DATA SHOWN START
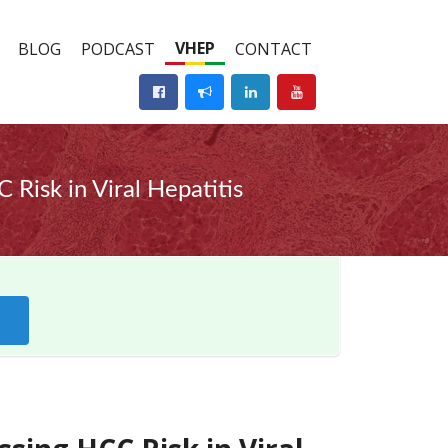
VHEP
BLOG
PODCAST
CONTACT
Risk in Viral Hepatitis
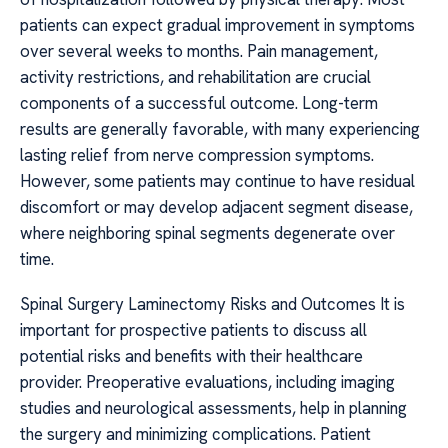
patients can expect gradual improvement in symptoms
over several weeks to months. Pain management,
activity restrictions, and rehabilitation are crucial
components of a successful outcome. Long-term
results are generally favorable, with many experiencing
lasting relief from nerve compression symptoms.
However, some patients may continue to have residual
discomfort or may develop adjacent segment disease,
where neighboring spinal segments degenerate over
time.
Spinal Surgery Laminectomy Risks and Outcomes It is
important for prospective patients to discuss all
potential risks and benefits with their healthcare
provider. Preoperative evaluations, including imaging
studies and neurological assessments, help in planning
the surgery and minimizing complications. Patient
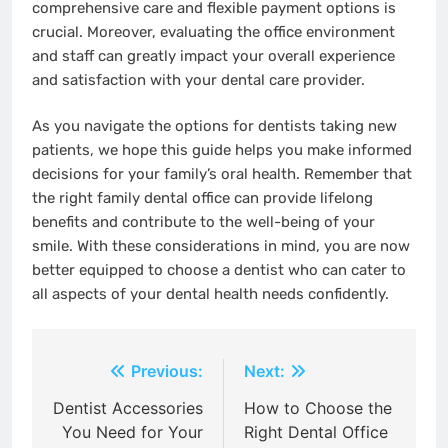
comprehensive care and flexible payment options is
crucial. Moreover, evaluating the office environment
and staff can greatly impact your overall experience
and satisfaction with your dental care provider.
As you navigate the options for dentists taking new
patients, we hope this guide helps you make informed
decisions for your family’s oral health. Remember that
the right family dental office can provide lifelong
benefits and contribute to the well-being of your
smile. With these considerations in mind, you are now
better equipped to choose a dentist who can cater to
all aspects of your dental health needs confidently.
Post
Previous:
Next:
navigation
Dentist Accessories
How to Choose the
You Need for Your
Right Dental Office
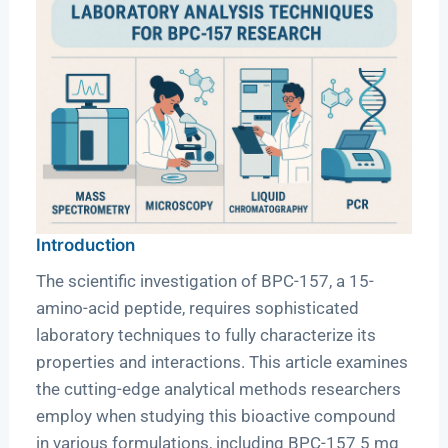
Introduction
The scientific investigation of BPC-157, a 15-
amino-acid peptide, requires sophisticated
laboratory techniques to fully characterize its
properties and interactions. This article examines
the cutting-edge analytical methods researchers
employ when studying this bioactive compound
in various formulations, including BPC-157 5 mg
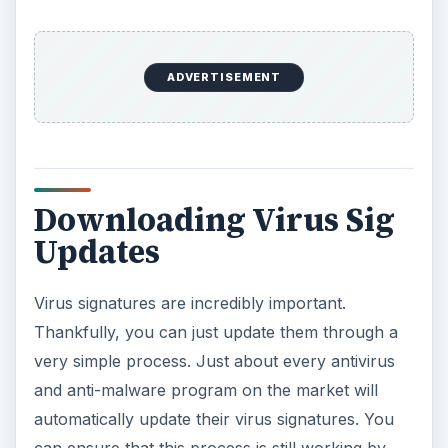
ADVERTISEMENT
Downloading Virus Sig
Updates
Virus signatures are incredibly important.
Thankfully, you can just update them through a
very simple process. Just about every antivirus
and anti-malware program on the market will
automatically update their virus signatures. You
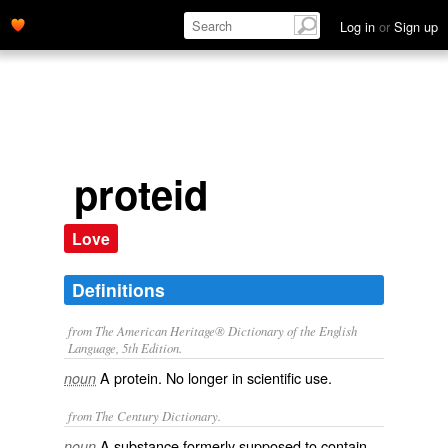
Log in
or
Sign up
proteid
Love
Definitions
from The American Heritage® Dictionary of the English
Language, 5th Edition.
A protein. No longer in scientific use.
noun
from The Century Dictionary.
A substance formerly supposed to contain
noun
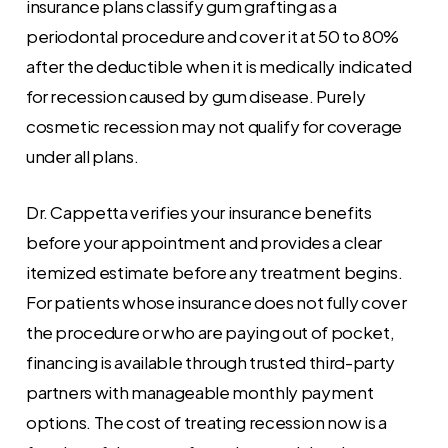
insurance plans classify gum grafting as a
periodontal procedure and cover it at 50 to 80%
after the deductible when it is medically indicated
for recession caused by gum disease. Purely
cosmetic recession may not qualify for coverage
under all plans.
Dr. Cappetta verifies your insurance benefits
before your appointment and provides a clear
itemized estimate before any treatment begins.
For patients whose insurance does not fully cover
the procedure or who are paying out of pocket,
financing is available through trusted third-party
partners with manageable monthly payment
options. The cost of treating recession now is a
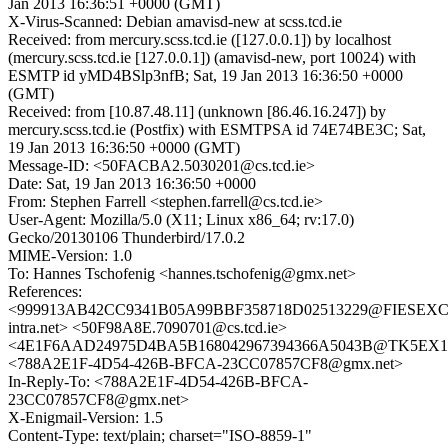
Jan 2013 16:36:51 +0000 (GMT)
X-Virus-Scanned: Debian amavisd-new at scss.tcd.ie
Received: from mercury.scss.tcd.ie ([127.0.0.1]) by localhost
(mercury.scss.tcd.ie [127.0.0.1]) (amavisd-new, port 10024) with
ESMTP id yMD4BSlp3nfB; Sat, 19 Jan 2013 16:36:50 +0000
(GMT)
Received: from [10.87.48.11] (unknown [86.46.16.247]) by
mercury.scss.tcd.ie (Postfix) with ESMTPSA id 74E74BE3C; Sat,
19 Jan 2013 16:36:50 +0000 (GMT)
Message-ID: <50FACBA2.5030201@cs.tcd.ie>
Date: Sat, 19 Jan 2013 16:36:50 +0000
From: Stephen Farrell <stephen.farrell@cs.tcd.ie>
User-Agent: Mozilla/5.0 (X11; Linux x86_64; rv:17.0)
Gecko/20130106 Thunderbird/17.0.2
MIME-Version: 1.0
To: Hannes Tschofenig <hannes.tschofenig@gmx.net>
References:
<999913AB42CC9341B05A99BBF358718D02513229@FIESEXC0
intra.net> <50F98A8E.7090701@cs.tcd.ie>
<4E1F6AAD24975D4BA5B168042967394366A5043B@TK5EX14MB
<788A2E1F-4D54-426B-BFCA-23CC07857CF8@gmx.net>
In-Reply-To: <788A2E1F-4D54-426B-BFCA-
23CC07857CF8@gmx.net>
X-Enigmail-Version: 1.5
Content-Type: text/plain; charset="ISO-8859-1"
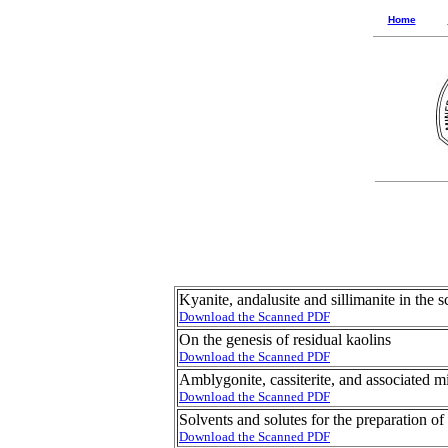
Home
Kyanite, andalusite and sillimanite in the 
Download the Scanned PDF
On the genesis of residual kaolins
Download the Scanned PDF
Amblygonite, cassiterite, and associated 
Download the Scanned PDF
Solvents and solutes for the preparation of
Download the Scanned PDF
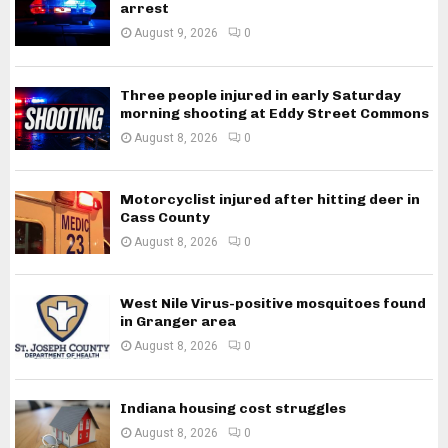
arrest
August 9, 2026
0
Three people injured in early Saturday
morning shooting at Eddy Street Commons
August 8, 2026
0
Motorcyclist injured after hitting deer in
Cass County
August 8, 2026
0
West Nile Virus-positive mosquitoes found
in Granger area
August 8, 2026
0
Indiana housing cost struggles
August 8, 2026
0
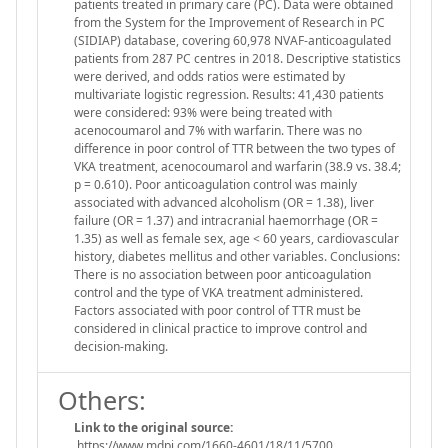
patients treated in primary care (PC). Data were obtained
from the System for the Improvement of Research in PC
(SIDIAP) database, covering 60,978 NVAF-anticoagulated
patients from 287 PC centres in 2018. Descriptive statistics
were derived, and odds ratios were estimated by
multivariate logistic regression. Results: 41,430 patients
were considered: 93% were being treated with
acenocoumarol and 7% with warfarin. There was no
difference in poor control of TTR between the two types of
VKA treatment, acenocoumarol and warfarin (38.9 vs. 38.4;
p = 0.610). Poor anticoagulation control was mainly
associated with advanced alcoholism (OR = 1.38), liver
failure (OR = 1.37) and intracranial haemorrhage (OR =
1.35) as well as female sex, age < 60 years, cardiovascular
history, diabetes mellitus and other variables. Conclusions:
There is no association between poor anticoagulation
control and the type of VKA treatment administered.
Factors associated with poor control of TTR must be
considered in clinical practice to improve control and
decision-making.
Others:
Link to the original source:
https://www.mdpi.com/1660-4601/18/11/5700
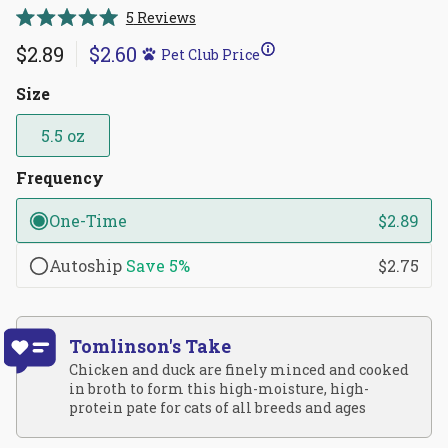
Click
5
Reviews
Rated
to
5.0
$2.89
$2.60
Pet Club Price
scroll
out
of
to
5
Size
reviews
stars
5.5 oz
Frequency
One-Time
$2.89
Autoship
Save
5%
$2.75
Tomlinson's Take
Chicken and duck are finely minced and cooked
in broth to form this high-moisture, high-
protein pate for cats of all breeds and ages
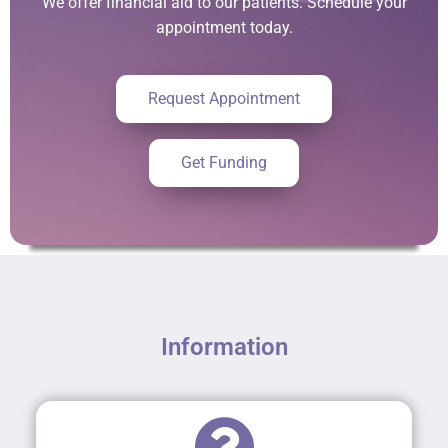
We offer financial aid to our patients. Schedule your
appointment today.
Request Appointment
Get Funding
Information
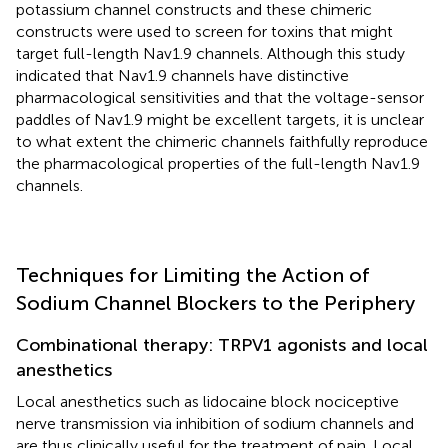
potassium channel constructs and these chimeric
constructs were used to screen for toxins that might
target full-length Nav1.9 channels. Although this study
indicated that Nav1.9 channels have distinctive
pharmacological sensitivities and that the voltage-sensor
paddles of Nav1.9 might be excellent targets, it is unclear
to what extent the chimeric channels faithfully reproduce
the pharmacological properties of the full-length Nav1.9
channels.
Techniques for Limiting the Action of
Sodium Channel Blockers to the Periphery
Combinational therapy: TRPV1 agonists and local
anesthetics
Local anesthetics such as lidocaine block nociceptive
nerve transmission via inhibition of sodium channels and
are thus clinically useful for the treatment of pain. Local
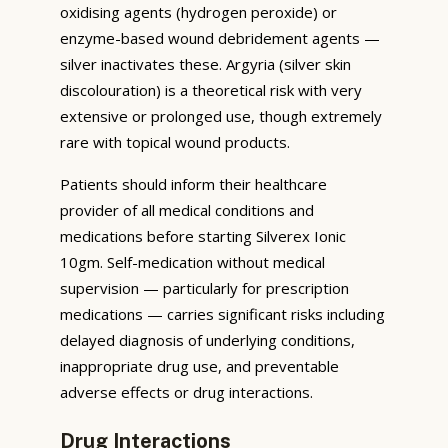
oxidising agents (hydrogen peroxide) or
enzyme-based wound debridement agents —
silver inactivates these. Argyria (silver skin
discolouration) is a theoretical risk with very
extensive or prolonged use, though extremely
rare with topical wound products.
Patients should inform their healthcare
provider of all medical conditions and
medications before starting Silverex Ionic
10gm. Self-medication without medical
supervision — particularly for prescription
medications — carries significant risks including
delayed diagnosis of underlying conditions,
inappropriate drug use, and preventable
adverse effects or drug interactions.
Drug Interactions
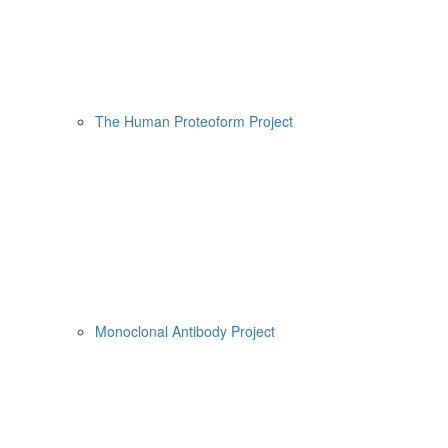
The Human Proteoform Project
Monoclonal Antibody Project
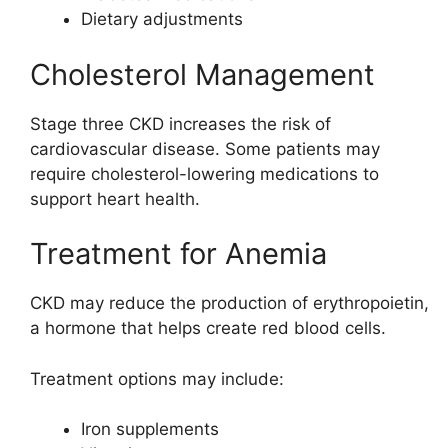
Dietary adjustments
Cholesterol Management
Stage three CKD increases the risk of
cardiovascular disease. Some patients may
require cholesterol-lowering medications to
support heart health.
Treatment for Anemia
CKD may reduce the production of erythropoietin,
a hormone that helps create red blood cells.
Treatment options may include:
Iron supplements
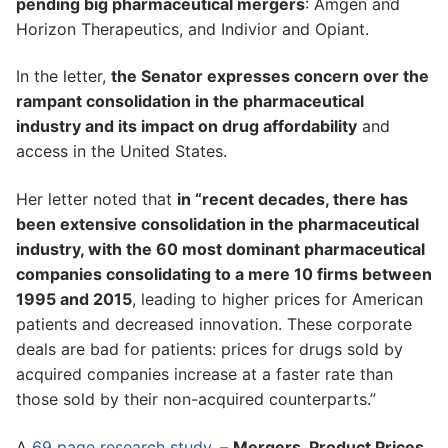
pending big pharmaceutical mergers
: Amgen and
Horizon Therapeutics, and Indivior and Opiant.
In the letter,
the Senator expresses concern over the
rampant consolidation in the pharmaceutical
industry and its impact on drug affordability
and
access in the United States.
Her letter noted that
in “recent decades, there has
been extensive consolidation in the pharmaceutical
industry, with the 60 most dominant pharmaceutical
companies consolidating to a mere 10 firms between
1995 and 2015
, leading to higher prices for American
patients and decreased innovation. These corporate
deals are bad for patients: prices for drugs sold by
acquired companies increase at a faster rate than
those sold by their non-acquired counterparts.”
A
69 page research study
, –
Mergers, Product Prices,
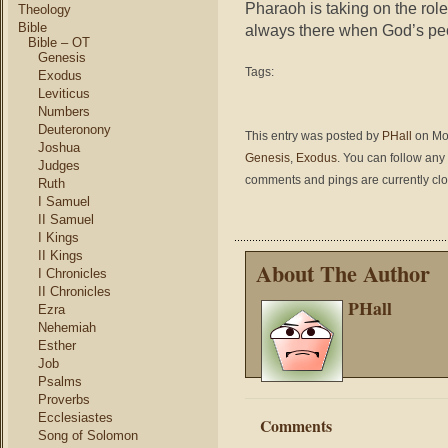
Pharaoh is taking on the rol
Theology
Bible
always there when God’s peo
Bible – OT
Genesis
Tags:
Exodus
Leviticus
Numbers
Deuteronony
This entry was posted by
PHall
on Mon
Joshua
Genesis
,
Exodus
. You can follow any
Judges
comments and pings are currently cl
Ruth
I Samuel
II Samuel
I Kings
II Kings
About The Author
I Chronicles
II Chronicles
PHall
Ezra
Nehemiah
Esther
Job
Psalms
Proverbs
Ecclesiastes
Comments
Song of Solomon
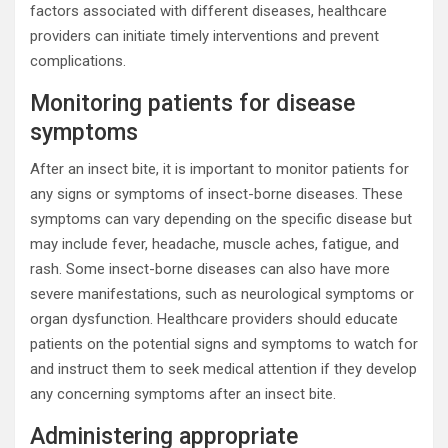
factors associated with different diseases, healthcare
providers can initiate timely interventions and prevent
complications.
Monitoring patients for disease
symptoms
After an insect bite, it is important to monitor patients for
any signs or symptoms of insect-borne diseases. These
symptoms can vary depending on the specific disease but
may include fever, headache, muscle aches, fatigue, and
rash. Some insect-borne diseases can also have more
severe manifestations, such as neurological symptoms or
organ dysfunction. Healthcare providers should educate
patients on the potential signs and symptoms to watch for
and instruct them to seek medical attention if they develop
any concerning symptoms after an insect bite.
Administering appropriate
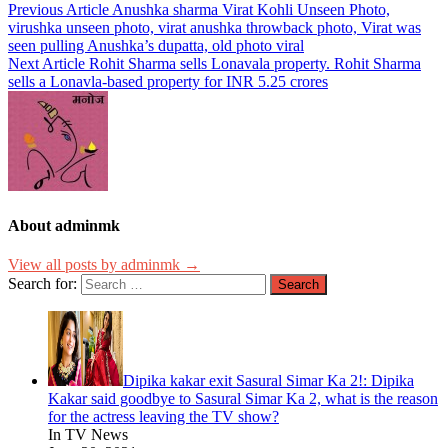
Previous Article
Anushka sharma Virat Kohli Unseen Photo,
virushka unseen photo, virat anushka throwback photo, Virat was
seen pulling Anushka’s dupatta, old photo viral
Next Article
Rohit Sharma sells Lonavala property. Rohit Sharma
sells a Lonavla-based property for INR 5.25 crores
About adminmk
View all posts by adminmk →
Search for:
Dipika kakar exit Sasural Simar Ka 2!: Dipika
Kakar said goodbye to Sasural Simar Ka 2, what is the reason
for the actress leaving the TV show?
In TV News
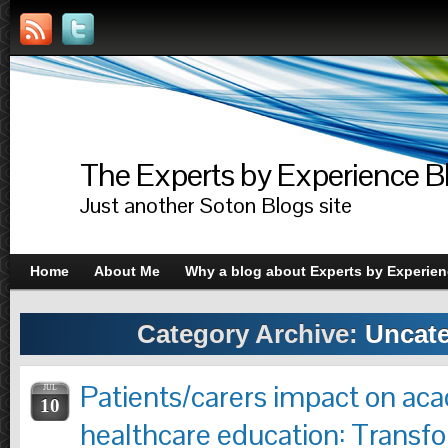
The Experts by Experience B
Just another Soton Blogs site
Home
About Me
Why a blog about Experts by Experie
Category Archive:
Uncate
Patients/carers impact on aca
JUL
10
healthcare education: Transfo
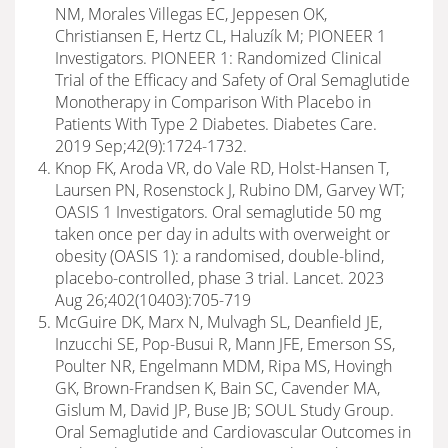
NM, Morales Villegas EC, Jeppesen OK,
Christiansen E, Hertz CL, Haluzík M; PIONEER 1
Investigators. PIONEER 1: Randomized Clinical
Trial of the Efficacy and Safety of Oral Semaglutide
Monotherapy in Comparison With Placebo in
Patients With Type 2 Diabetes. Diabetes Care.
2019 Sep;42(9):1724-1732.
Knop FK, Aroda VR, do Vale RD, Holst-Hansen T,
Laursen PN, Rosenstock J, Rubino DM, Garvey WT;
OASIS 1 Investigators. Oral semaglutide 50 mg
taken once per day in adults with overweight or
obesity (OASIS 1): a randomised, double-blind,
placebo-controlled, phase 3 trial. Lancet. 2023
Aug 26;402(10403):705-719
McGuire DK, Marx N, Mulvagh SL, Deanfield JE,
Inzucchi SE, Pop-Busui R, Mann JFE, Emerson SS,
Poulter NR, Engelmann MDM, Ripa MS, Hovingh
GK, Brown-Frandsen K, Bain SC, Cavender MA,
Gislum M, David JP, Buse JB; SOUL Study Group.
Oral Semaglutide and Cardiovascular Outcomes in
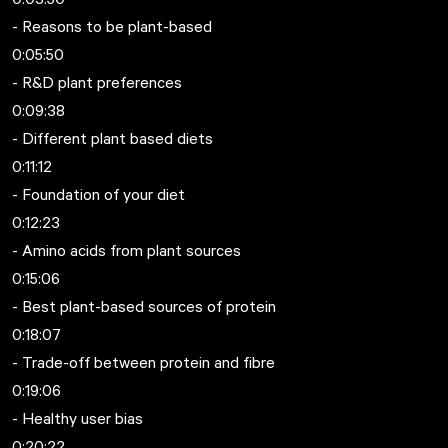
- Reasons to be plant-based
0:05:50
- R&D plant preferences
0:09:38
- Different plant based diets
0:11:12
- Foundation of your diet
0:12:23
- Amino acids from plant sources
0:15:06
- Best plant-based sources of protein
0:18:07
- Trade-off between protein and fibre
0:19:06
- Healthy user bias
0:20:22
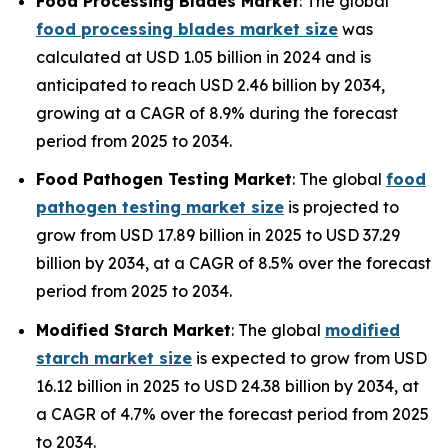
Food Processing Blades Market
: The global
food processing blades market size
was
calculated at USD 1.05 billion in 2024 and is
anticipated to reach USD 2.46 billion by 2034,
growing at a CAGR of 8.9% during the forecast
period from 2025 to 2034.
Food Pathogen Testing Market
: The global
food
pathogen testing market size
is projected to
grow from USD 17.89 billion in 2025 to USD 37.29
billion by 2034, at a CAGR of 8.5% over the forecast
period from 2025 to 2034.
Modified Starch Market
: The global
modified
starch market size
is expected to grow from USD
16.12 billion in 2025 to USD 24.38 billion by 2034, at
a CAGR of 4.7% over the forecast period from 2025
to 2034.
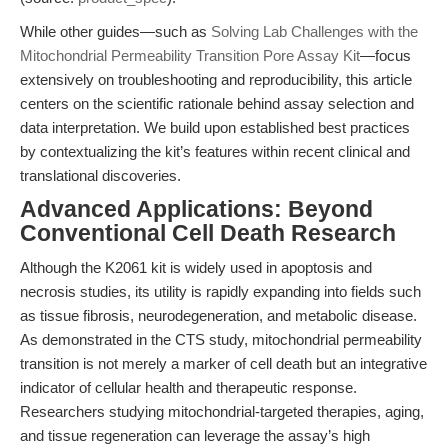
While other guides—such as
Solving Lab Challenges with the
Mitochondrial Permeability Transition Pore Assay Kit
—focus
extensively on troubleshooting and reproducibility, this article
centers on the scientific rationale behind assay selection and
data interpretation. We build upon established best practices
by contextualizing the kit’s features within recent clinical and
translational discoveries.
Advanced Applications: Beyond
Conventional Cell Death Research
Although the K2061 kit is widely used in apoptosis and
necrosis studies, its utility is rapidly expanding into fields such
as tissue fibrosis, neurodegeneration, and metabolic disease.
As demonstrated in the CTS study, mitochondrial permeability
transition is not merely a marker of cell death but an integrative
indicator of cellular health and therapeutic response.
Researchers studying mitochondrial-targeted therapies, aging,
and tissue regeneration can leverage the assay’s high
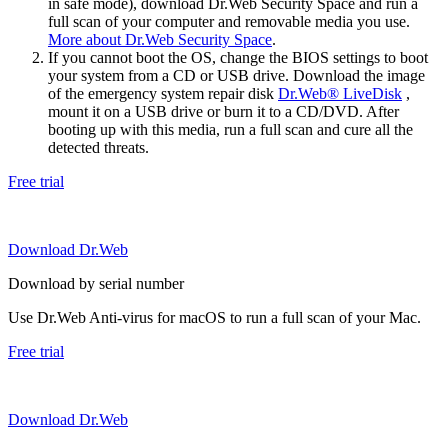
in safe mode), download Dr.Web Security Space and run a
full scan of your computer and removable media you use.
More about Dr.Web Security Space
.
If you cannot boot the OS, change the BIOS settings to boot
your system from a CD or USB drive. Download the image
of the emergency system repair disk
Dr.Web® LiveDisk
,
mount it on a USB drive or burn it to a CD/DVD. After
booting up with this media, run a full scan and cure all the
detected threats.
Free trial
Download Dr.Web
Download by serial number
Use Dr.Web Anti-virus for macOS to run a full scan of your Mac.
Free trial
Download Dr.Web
DATA SHOWN END
Using only the data above, copy out the lines that include the word "have".

However, some patients may continue to have residual
indicated that Nav1.9 channels have distinctive
rash. Some insect-borne diseases can also have more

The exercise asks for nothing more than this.